The front door to the Great Plains Gallery creaked and groaned with age and unsettling portent, soon followed by a distinct smell that rarely precedes the discovery of good news. Nothing inside appeared to stir, until my own heart was shocked out of its normal rhythm by the sight of a curled up figure just shy of the register. The blanketed lump, positioned ever so awkwardly in an unusually respectable chair, remained motionless for what felt like hours, until the squeaky floor betrayed my presence above her disheveled head. "Morning," she croaked, as if speaking for the first time in weeks. It was late afternoon. "Made most of these myself," she said, gesturing in the general direction of the far wall, as if stubborn pride had suddenly interrupted a life wasted.
What appeared before me was shelf after shelf of an ancient crypt keeper's single-minded devotion to Cawker City's one and only claim to fame. Items ranged from clay balls resembling oven-fired hush puppies to mini, child-proof plastic bottles housing tiny pieces of the town's treasure, forever entombed, much like this gray-topped prune in her musty tower of trinkets. A shot glass or magnet made little sense, as whatever one takes from this shuttered town on the Kansas prairie, it must bear the stamp of twine.
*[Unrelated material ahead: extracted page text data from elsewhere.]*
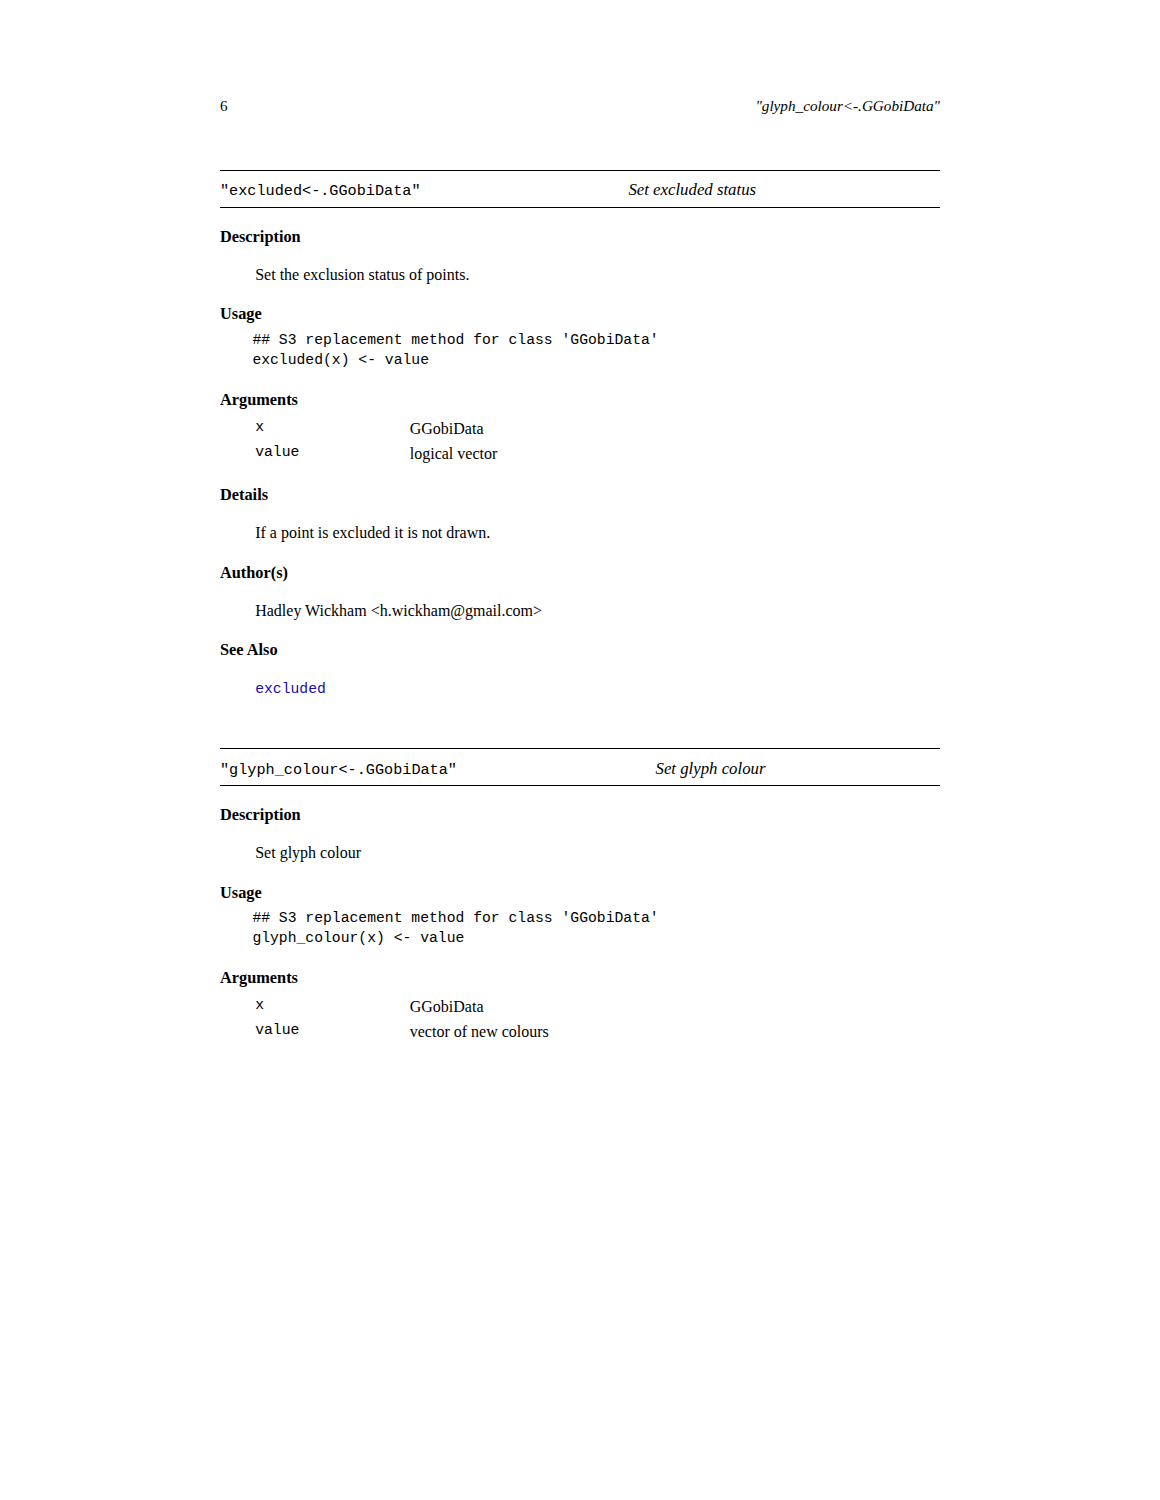6 "glyph_colour<-.GGobiData"
"excluded<-.GGobiData" Set excluded status
Description
Set the exclusion status of points.
Usage
## S3 replacement method for class 'GGobiData'
excluded(x) <- value
Arguments
| x | GGobiData |
| value | logical vector |
Details
If a point is excluded it is not drawn.
Author(s)
Hadley Wickham <h.wickham@gmail.com>
See Also
excluded
"glyph_colour<-.GGobiData" Set glyph colour
Description
Set glyph colour
Usage
## S3 replacement method for class 'GGobiData'
glyph_colour(x) <- value
Arguments
| x | GGobiData |
| value | vector of new colours |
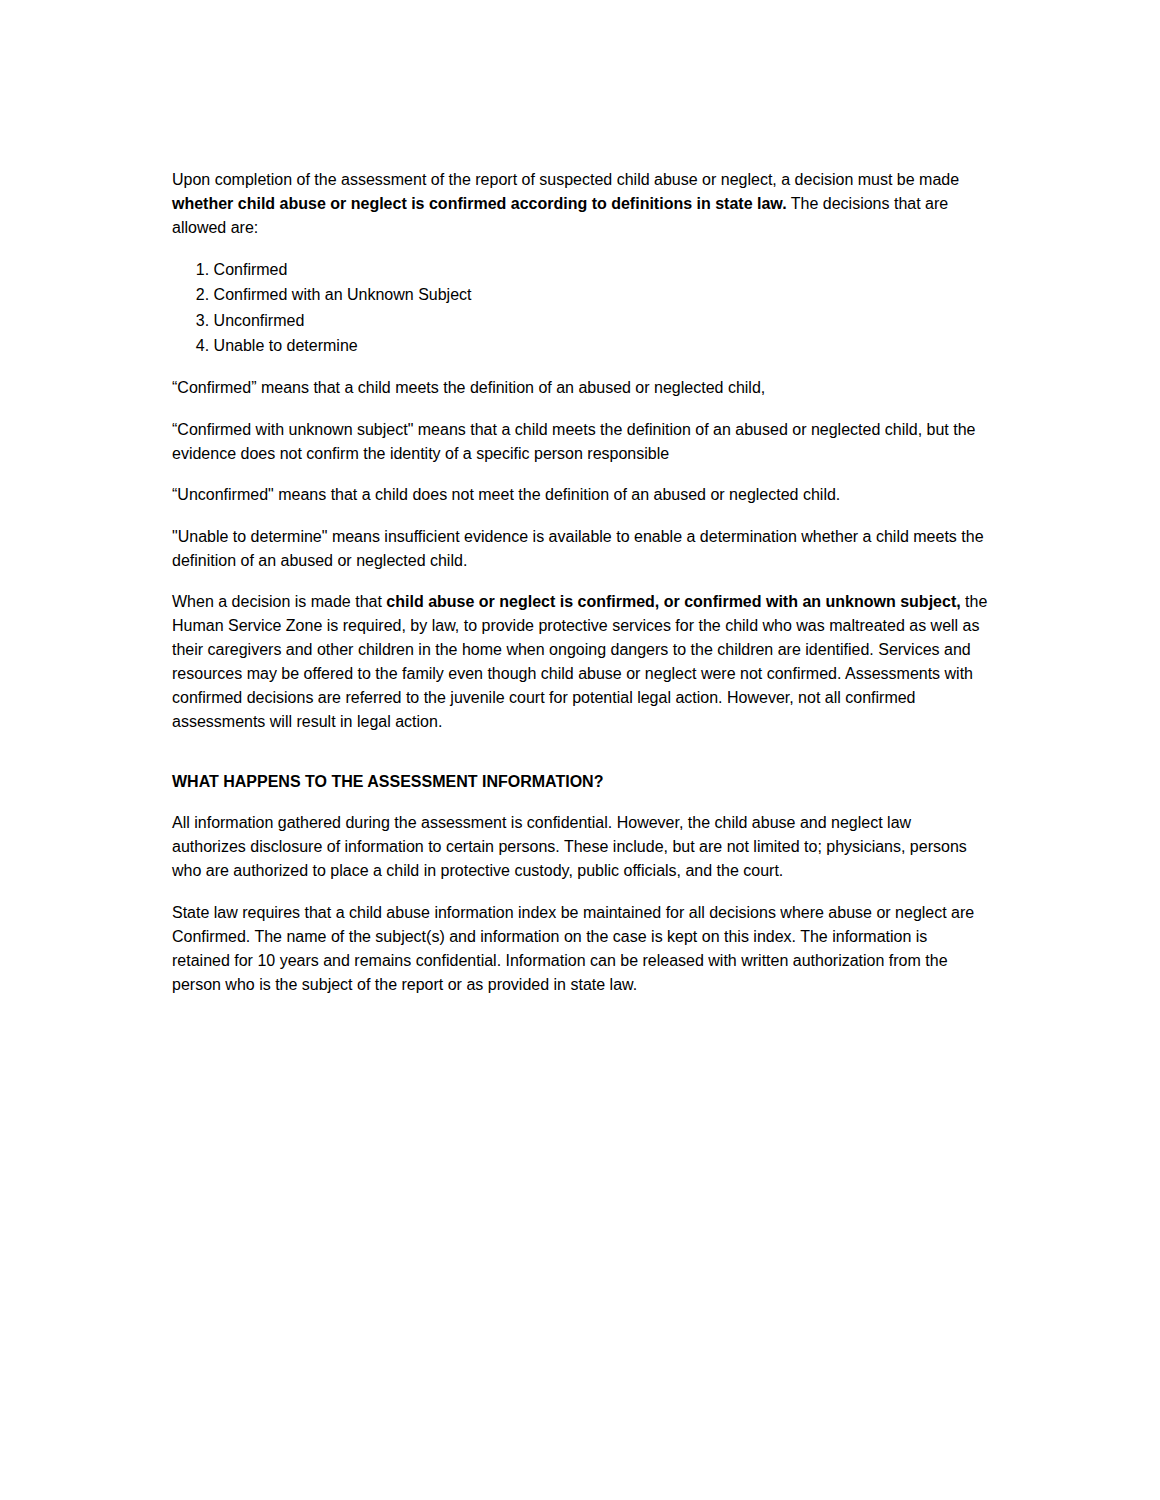Upon completion of the assessment of the report of suspected child abuse or neglect, a decision must be made whether child abuse or neglect is confirmed according to definitions in state law. The decisions that are allowed are:
Confirmed
Confirmed with an Unknown Subject
Unconfirmed
Unable to determine
“Confirmed” means that a child meets the definition of an abused or neglected child,
“Confirmed with unknown subject" means that a child meets the definition of an abused or neglected child, but the evidence does not confirm the identity of a specific person responsible
“Unconfirmed" means that a child does not meet the definition of an abused or neglected child.
"Unable to determine" means insufficient evidence is available to enable a determination whether a child meets the definition of an abused or neglected child.
When a decision is made that child abuse or neglect is confirmed, or confirmed with an unknown subject, the Human Service Zone is required, by law, to provide protective services for the child who was maltreated as well as their caregivers and other children in the home when ongoing dangers to the children are identified. Services and resources may be offered to the family even though child abuse or neglect were not confirmed. Assessments with confirmed decisions are referred to the juvenile court for potential legal action. However, not all confirmed assessments will result in legal action.
WHAT HAPPENS TO THE ASSESSMENT INFORMATION?
All information gathered during the assessment is confidential. However, the child abuse and neglect law authorizes disclosure of information to certain persons. These include, but are not limited to; physicians, persons who are authorized to place a child in protective custody, public officials, and the court.
State law requires that a child abuse information index be maintained for all decisions where abuse or neglect are Confirmed. The name of the subject(s) and information on the case is kept on this index. The information is retained for 10 years and remains confidential. Information can be released with written authorization from the person who is the subject of the report or as provided in state law.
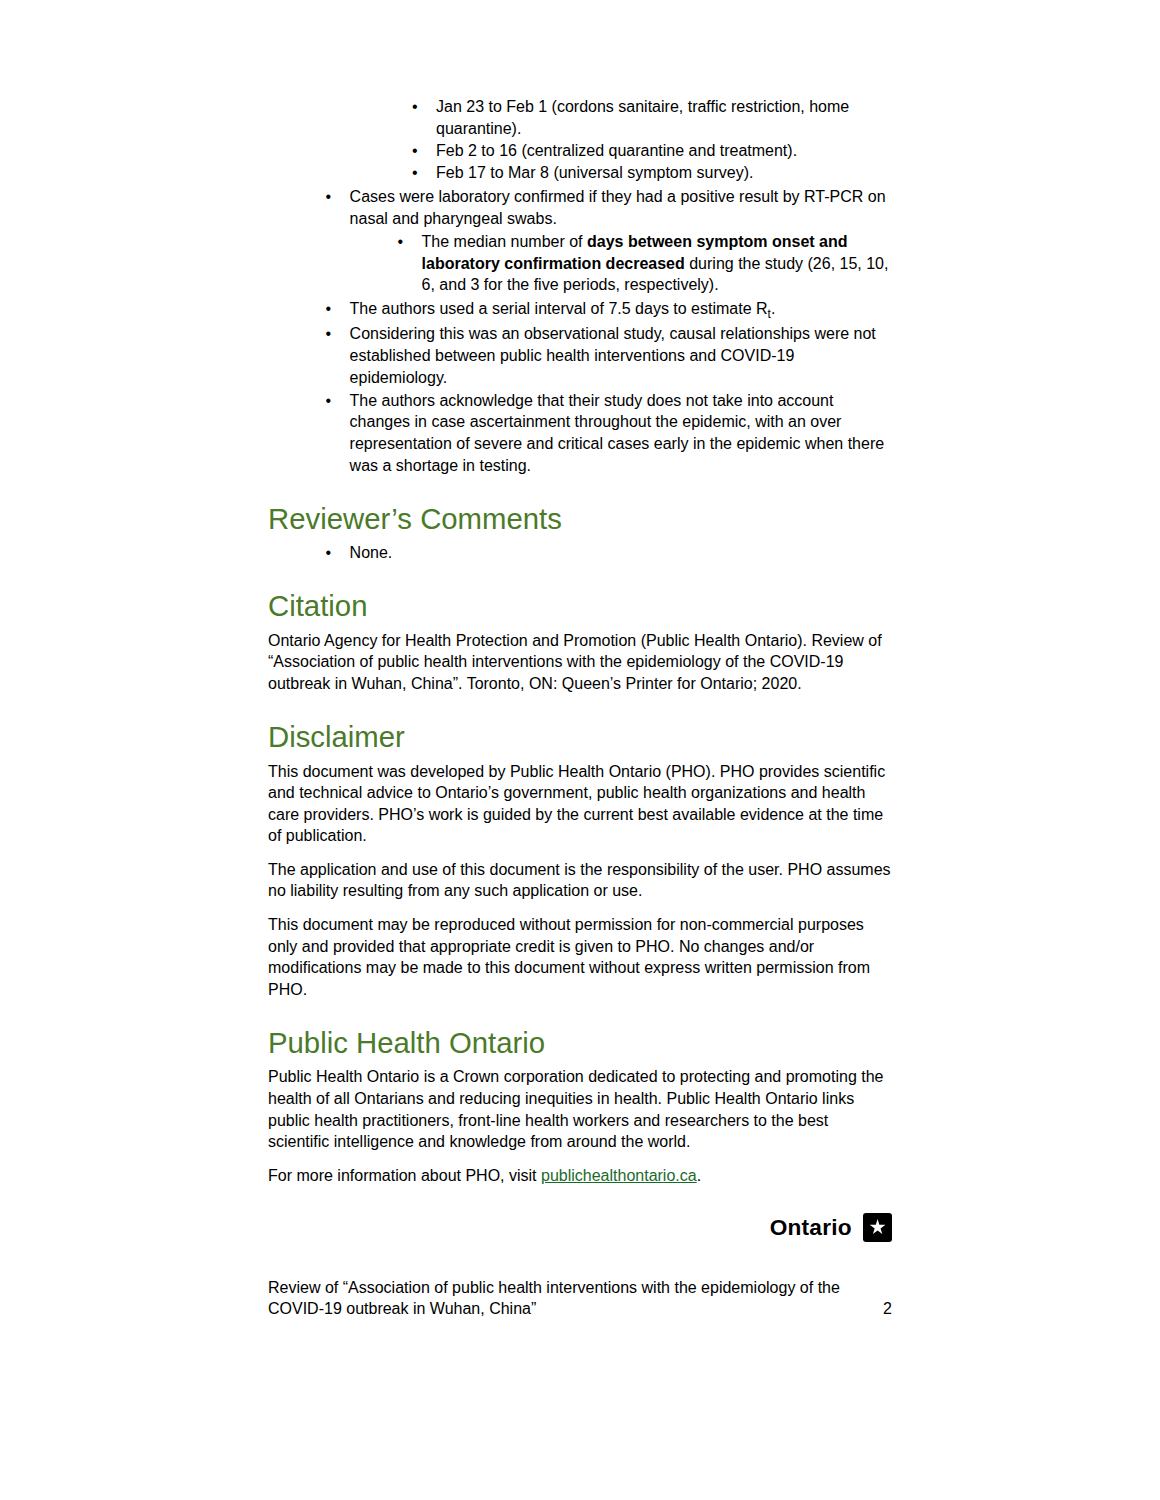Jan 23 to Feb 1 (cordons sanitaire, traffic restriction, home quarantine).
Feb 2 to 16 (centralized quarantine and treatment).
Feb 17 to Mar 8 (universal symptom survey).
Cases were laboratory confirmed if they had a positive result by RT-PCR on nasal and pharyngeal swabs.
The median number of days between symptom onset and laboratory confirmation decreased during the study (26, 15, 10, 6, and 3 for the five periods, respectively).
The authors used a serial interval of 7.5 days to estimate Rt.
Considering this was an observational study, causal relationships were not established between public health interventions and COVID-19 epidemiology.
The authors acknowledge that their study does not take into account changes in case ascertainment throughout the epidemic, with an over representation of severe and critical cases early in the epidemic when there was a shortage in testing.
Reviewer’s Comments
None.
Citation
Ontario Agency for Health Protection and Promotion (Public Health Ontario). Review of “Association of public health interventions with the epidemiology of the COVID-19 outbreak in Wuhan, China”. Toronto, ON: Queen’s Printer for Ontario; 2020.
Disclaimer
This document was developed by Public Health Ontario (PHO). PHO provides scientific and technical advice to Ontario’s government, public health organizations and health care providers. PHO’s work is guided by the current best available evidence at the time of publication.
The application and use of this document is the responsibility of the user. PHO assumes no liability resulting from any such application or use.
This document may be reproduced without permission for non-commercial purposes only and provided that appropriate credit is given to PHO. No changes and/or modifications may be made to this document without express written permission from PHO.
Public Health Ontario
Public Health Ontario is a Crown corporation dedicated to protecting and promoting the health of all Ontarians and reducing inequities in health. Public Health Ontario links public health practitioners, front-line health workers and researchers to the best scientific intelligence and knowledge from around the world.
For more information about PHO, visit publichealthontario.ca.
Ontario
Review of “Association of public health interventions with the epidemiology of the COVID-19 outbreak in Wuhan, China” 2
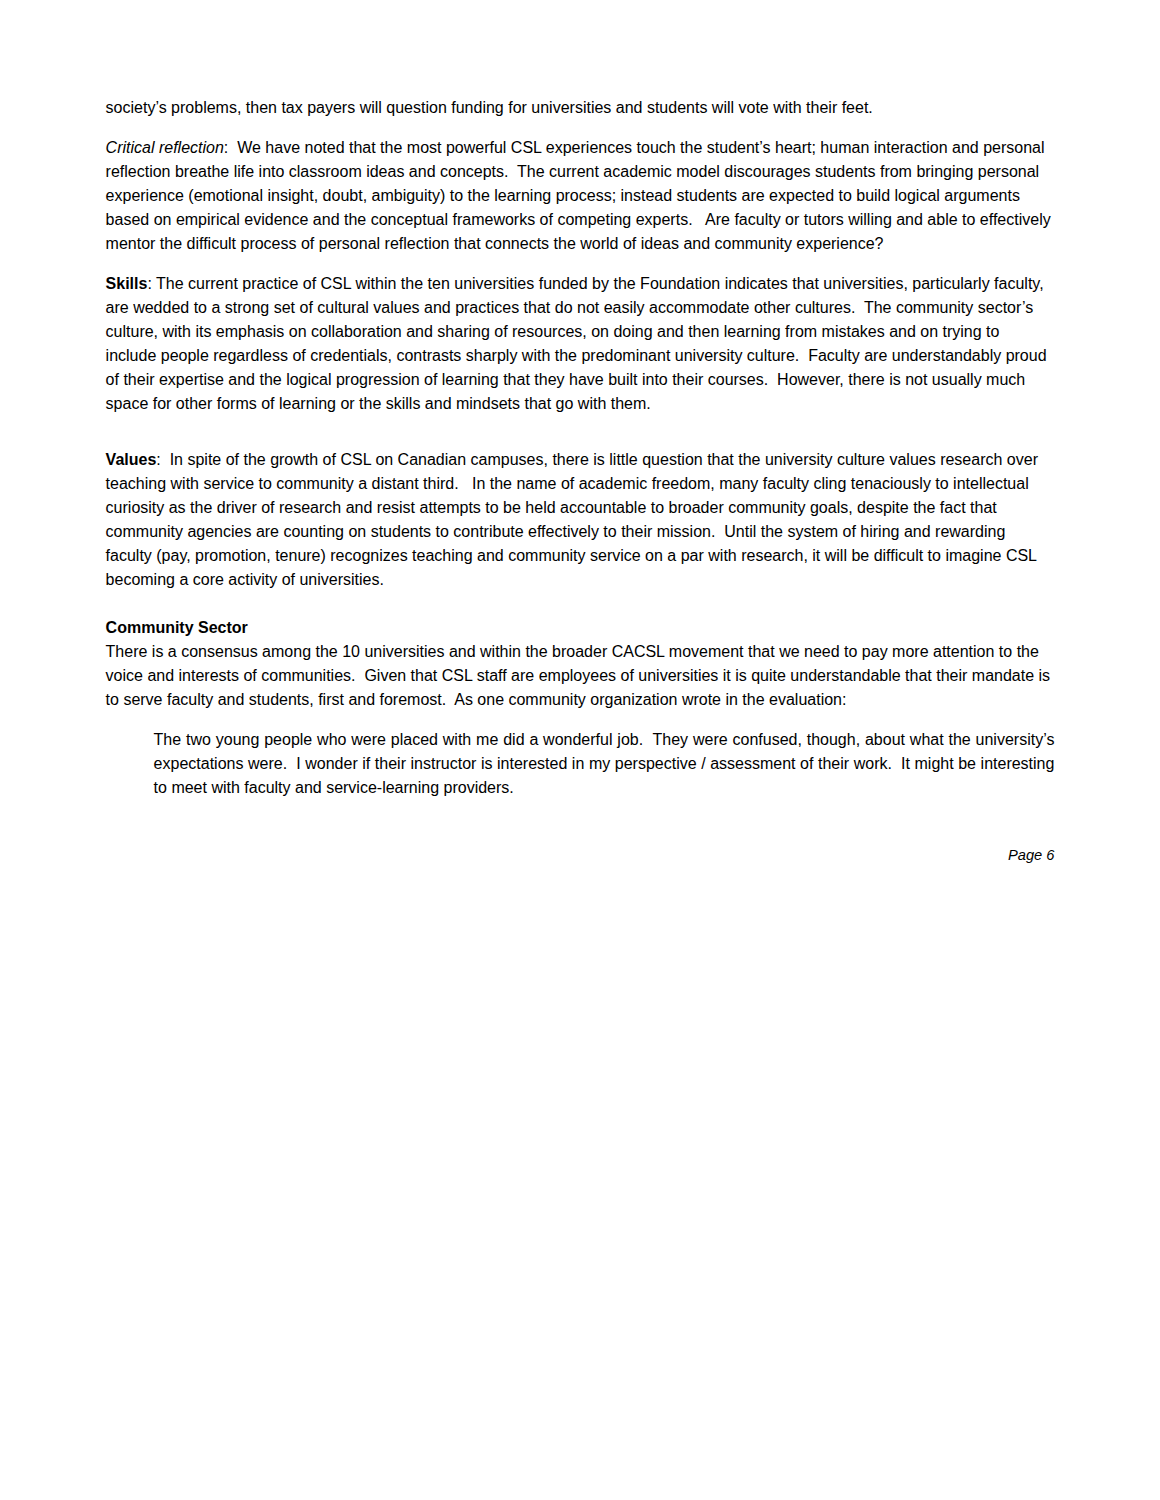society’s problems, then tax payers will question funding for universities and students will vote with their feet.
Critical reflection: We have noted that the most powerful CSL experiences touch the student’s heart; human interaction and personal reflection breathe life into classroom ideas and concepts. The current academic model discourages students from bringing personal experience (emotional insight, doubt, ambiguity) to the learning process; instead students are expected to build logical arguments based on empirical evidence and the conceptual frameworks of competing experts. Are faculty or tutors willing and able to effectively mentor the difficult process of personal reflection that connects the world of ideas and community experience?
Skills: The current practice of CSL within the ten universities funded by the Foundation indicates that universities, particularly faculty, are wedded to a strong set of cultural values and practices that do not easily accommodate other cultures. The community sector’s culture, with its emphasis on collaboration and sharing of resources, on doing and then learning from mistakes and on trying to include people regardless of credentials, contrasts sharply with the predominant university culture. Faculty are understandably proud of their expertise and the logical progression of learning that they have built into their courses. However, there is not usually much space for other forms of learning or the skills and mindsets that go with them.
Values: In spite of the growth of CSL on Canadian campuses, there is little question that the university culture values research over teaching with service to community a distant third. In the name of academic freedom, many faculty cling tenaciously to intellectual curiosity as the driver of research and resist attempts to be held accountable to broader community goals, despite the fact that community agencies are counting on students to contribute effectively to their mission. Until the system of hiring and rewarding faculty (pay, promotion, tenure) recognizes teaching and community service on a par with research, it will be difficult to imagine CSL becoming a core activity of universities.
Community Sector
There is a consensus among the 10 universities and within the broader CACSL movement that we need to pay more attention to the voice and interests of communities. Given that CSL staff are employees of universities it is quite understandable that their mandate is to serve faculty and students, first and foremost. As one community organization wrote in the evaluation:
The two young people who were placed with me did a wonderful job. They were confused, though, about what the university’s expectations were. I wonder if their instructor is interested in my perspective / assessment of their work. It might be interesting to meet with faculty and service-learning providers.
Page 6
Glorious, heartbreaking twine, now reduced to keeping the death knell at bay.
This warehouse of lost dreams, for all of its dilapidation and stark sadness, remains one of the few buildings actually open to the public in Cawker City. Main Street is, as one would expect, the epicenter of the economic tsunami, and as we snapped our photos on this wildly hot day in May, few cars stirred to life, and the sidewalks ached with a raw, all-too-typical loneliness. According to the literature, the town can and has come alive during any number of “Twine-a-Thons” or “Twine Walks” (a painted loop on the concrete reminds visitors of this very fact), but as the prairie wind whipped, little evidence remained that anyone still gave a damn. No one walked, ate, pumped gas, or tipped their cap; this was numbed, absent humanity in its purest form, a hamlet so bereft even the zombies stayed away for lack of anyone to eat.
It was not always thus. In 1953, ambitious Kansan Frank Stoeber had a dream; a dream based not on humanity’s betterment through colossal invention, but rather the slow, steady accumulation of twine in ball form. It would grow as the corn grew, and from all around, people would come to observe the most awesome display of devotion anyone from the Sunflower State had witnessed since John Brown left several hapless farmers in pieces. The town would care for this twine, ensuring fidelity to Stoeber’s vision, and the annals of Roadside America would never be the same again. Then, in 1988, Cawker City’s faithful moved the ball of twine to its current location, forever protected from the elements by a roof so fair, few would question its durability or national importance. And yes, the World’s Largest Ball of Twine is of such noble distinction, as it holds firm on every last map sold, even if the Nicodemus National Historic Site (just a bit west) does not. History it seems, is written not with lightning, but twine. Even if the “ball” shape has yielded somewhat to that of a slightly squashed apple.
So if you’re ever along Route 9, forty-two miles north of Interstate 70 (near Waconda Lake), damn near the exact point on the atlas that claims to be the “Geographic Center of the Conterminous U.S.,” pay a brief visit to the edifying grandeur that is the World’s Largest Ball of Twine. For us, it at last completes the Great Triumvirate, joining Nebraska’s Carhenge and Amarillo’s Cadillac Ranch as roadside staples. So what if the damn thing’s size hasn’t been updated in almost a quarter-century (a nearby sign, appropriately, freezes everything in time); this is what driving the highways and the byways is all about. Americana at its most ridiculous; a random commemoration of little importance that still packs ‘em in, even if no one remains behind to applaud the effort.
I hate to think that this town is not capitalizing on this iconic roadside attraction. There's so much they could do to bring more visitors to the area! I would still love to see it, though. It's at the top of my bucket list of "world's largests."